There are several factors that may impact the amount of trust an investor places in Robo-advisors. These measures are reflected in an investor’s likelihood of opting for the recommendation from the Robo-advisor rather than the human. “The Effect of Humanizing Robo‐Advisors on Investor Judgments” explores the phenomena of humanizing these programs and the impact it has with user interaction.
“Humanizing” was achieved by giving the Robo-advisor an actual name in two separate experiments. In the first experiment, Frank Hodge, Kim Mendoza, and Roshan Sinha predicted that investors would prefer the recommendation of an unnamed Robo-advisor. Conversely, they also predicted investors would prefer human advisors when they were named. They also explored investors’ judgments in terms of task complexity.
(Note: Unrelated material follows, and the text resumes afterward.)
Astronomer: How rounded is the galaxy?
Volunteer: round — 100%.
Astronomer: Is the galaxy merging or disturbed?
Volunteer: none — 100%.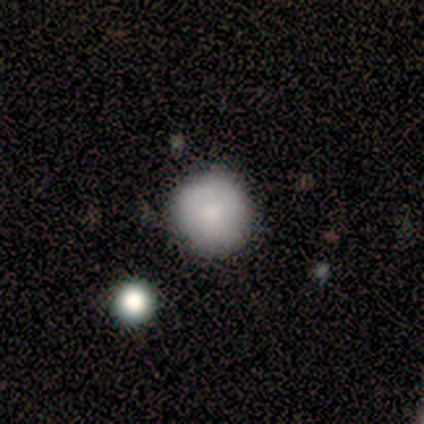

The data collected found their predictions in the first experiment to be correct. Further examining the perceived task complexity found a significant association between preference and the perceived intricacy.
When the advisor only needed to perform a simple task, investors judged named Robo-advisors more favorably. However, when tasks were considered complex, they were less likely to exhibit a preference for a named Robo-advisor. These results are consistent with previous findings and offer valuable insight in facilitating successful human-computer interactions.
Most importantly, this data highlights the potential downfall software developers may encounter when trying to develop friendly, more humanlike programs.